Can Porcupines Shoot Their Quills?

A seemingly cute rodent that can be kept as a pet, the porcupine is actually quite a dangerous animal that can beat a lion with its quills. Plenty of fascinating and bizarre myths revolve around it, and quill shooting is the main one. Add the deadly poison, and the porcupine becomes a real killing machine. But is it really so? Let's look at hard and proven data to find out.

Can Porcupines Shoot Their Quills?

Short facts and answers

Do porcupines shoot their quills?

No, they can’t. Their quills are poorly fixed in the skin, so they easily remain in the wounds of predators during an attack.

Are porcupine quills poisonous?

No, these are simple spikes, slightly curved, hollow, or filled with a spongy mass.

Why are quills so dangerous?

Some of the quills have barbs, making them difficult to remove. In addition, spikes are dirt and dust collectors, able to bring infections into the wounds.

A Glimpse of Porcupines

Before delving into its quills, let's first look at this unusual animal. They live in some Asian countries, southern Europe, and South America, inhabiting jungles, savannas, prairies, and even deserts.

One of the largest rodents, they are second only to capybaras and beavers. However, only some porcupine species can boast such size. The biggest of them weigh up to 27 kilograms, while the vast majority rarely grow more than 8–12 kilograms. The largest species—the crested porcupine—can grow up to 90 cm long, plus a 10–15 cm tail.
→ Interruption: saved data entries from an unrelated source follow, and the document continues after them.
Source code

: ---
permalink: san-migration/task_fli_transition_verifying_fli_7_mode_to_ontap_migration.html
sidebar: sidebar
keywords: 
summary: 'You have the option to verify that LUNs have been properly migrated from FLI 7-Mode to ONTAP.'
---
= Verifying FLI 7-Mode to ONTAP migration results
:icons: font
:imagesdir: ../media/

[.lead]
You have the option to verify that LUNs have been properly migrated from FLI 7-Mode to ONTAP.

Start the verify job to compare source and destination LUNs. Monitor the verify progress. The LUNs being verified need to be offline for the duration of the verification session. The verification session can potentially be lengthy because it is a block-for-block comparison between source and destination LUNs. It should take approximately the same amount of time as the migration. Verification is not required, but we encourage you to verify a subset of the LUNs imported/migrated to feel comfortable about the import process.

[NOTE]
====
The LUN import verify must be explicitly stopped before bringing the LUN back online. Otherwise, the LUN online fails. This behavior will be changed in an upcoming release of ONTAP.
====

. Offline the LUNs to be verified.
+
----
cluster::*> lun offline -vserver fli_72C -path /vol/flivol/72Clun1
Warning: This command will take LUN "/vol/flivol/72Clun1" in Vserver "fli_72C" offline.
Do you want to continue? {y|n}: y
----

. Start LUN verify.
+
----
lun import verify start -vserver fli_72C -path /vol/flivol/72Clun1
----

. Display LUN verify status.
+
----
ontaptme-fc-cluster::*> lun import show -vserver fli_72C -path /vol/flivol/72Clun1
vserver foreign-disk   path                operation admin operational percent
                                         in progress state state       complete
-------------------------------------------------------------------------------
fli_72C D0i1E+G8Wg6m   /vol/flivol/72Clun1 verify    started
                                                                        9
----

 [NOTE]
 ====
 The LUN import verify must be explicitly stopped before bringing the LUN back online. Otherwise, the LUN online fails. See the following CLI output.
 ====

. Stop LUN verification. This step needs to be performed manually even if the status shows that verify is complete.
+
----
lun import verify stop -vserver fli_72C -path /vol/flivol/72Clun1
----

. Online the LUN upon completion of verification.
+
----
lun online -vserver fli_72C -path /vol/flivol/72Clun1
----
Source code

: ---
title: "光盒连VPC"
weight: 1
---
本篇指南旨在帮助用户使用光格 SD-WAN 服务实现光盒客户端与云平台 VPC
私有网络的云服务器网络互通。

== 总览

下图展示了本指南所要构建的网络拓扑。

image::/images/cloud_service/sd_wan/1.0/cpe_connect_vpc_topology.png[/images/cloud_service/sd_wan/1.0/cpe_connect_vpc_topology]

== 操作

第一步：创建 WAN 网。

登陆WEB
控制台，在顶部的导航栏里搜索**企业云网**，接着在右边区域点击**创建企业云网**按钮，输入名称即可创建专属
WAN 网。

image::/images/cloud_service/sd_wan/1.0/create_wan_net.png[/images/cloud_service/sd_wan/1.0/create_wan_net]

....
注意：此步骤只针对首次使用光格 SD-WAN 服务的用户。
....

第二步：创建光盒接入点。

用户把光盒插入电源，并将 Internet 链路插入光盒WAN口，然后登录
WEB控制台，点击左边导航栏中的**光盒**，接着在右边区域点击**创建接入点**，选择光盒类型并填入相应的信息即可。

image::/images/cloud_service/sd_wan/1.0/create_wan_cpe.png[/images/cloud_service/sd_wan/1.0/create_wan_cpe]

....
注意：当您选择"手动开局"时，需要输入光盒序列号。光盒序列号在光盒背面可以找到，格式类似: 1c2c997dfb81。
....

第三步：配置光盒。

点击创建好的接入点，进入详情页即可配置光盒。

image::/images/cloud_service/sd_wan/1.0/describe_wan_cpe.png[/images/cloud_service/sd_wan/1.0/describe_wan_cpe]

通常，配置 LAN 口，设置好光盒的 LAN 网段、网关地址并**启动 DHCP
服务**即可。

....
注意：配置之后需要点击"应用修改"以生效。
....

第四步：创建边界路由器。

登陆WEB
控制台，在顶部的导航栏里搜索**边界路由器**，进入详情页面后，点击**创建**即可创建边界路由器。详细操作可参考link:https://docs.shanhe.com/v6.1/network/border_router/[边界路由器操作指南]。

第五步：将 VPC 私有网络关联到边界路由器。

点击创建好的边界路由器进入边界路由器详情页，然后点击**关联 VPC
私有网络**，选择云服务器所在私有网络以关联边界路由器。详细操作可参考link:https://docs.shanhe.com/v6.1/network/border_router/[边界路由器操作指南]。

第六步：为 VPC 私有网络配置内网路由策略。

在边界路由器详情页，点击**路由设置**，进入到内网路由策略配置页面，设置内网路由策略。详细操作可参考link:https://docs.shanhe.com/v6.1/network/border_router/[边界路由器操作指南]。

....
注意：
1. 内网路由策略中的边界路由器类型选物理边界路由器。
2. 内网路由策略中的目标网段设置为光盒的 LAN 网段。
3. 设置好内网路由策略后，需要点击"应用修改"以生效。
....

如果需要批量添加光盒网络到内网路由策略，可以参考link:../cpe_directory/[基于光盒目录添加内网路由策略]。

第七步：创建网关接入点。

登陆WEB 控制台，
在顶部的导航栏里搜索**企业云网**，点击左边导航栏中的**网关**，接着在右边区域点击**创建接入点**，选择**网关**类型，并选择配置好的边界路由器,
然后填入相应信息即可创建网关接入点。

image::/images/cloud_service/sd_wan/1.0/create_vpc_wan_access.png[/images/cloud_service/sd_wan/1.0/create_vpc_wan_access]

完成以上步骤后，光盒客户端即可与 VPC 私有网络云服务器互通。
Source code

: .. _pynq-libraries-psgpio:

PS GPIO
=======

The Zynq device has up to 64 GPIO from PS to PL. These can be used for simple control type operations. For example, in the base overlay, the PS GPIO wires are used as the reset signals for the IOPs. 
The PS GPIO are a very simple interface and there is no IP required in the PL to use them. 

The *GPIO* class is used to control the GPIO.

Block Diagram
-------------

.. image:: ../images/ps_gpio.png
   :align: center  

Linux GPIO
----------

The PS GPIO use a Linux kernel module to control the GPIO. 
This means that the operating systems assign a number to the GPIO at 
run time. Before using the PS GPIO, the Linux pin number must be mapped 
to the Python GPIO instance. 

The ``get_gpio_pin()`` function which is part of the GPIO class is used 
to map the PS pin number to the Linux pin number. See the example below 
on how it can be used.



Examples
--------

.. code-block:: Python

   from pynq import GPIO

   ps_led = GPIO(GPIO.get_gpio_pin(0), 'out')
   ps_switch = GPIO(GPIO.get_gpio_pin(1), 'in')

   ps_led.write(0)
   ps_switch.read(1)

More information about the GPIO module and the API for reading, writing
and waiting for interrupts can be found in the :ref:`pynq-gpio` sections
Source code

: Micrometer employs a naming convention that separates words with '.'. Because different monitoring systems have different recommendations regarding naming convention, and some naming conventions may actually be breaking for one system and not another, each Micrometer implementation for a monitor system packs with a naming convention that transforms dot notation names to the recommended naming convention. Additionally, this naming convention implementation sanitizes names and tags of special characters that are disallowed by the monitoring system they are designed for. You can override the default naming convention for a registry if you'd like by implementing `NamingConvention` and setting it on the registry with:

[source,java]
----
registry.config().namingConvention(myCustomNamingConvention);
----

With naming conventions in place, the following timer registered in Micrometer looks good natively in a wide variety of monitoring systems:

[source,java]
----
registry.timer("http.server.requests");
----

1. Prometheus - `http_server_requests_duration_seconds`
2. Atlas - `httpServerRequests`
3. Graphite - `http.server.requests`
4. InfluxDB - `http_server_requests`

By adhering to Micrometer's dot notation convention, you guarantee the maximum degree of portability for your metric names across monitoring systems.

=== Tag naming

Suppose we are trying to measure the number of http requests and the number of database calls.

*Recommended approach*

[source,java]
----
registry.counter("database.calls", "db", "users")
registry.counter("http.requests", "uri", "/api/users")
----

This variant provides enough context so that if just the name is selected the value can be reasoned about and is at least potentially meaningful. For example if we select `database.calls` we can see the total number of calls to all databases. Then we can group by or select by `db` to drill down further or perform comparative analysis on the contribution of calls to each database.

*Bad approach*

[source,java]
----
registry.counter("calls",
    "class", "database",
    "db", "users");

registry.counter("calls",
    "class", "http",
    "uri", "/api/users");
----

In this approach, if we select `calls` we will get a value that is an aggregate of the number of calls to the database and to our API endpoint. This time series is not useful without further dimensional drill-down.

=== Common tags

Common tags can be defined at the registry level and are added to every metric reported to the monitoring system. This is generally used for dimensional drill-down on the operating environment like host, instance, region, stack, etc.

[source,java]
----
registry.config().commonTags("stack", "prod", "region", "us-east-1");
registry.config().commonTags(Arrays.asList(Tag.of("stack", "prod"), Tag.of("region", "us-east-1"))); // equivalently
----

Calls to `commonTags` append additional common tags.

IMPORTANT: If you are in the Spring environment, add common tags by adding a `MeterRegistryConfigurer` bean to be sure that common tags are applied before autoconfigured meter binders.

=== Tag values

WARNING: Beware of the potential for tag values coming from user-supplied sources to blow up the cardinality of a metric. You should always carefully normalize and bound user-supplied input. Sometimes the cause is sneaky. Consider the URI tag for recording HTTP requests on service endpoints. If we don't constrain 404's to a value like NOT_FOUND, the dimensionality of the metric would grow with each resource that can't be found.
By the way, this species is most suitable for counting quills. It can have as many as 30 thousand quills on its body, or even more.

These cute animals are born with soft spikes, just like hedgehogs. However, the spikes harden over time, making it a reliable means of defense against predators looking for a slow meal. Porcupines become fully developed and independent at two months of age. They are pretty easy to tame—they do not show aggression towards the owner and can be adorable pets.Porcupine's quills

Another great fact about this rodent is its long life. They can live up to 20 years in captivity and half as long in the wild.

Quill Shooting

In many movies and cartoons, porcupines shoot their quills at their enemies (and sometimes at their friends). And this, of course, gave rise to this striking and popular myth. But let's not put all the blame on modern screenwriters. In fact, the legend harks back to old times of the ancient Roman era. Also, a porcupine appears on the emblem of Louis XII, who lived back in the 16th century. It depicted the porcupine with a crown on its back, shooting its quills.

However, porcupines just cannot shoot their quills. They are proven to have no special tools in their bodies for this. Also, because quills are hollow and thus too light to hit the target, they are not the best option for shooting. Moreover, they are always curved a bit, making them not so dead-on.

The Myth’s Origins

Porcupines have several ways to protect themselves from enemies. Once a predator is around, the porcupine instantly raises its quills, which normally lie flat. Thus, only tough cookies can get close to this prickle ball. Moreover, the animal starts clattering its teeth while its hollow quills are rattling. This is yet another defense against predators, including both cats (lions and leopards) and amphibians (pythons).

Porcupine's protection from predatorsIf this doesn't work, the porcupine may then attack. Turning its back or sides, it rushes at the predator, using its tail to hit the enemy's snout or paws. This is where the fun begins. Easily detached, sharp spikes get into the hunter's body. Over time, the porcupine grows new spikes, whereas the predator capitulates with quills protruding from its wounds, so generously given by the "easy meat."

Well aware of this porcupine feature, most animals in their habitat stand aback from these dreadful creatures and attack only as a last resort. For example, when frequent failures in hunting make the animal choose whether to take a chance and grab a porcupine or die of hunger.

However, such a reputation plays a cruel joke on large rodents: they are so used to being safe that they may forget to protect themselves. Even when encountering a car, they do not try to escape but go on the attack. As a result, porcupines die under the wheels.

Are porcupine quills poisonous?

No, they're definitely not. The porcupine has no glands that would secrete poison, so that's not the point. The danger here is different.

Firstly, it’s all about dirt. Porcupines are small animals that spend much time digging and burrowing. So their skin, wool, and quills naturally get dusty. Therefore, defending against predators may bring dirt into the wounds, causing infection and inflammation.

Secondly, quills are very easy to break. The predator cannot get all of it out, because quills break into pieces that remain in the wounds, hindering healing and making things worse.

This may lead to unexpected consequences. For example, a lion or leopard got its paw hurt, and the pain didn't stop for a very long time; the predator can no longer run and chase swift animals as it used to and is limited to slower ones, starving to death. And this is where people may fall prey to a predator as well. So, the encounter with porcupine quills turns many leopards into man-eaters.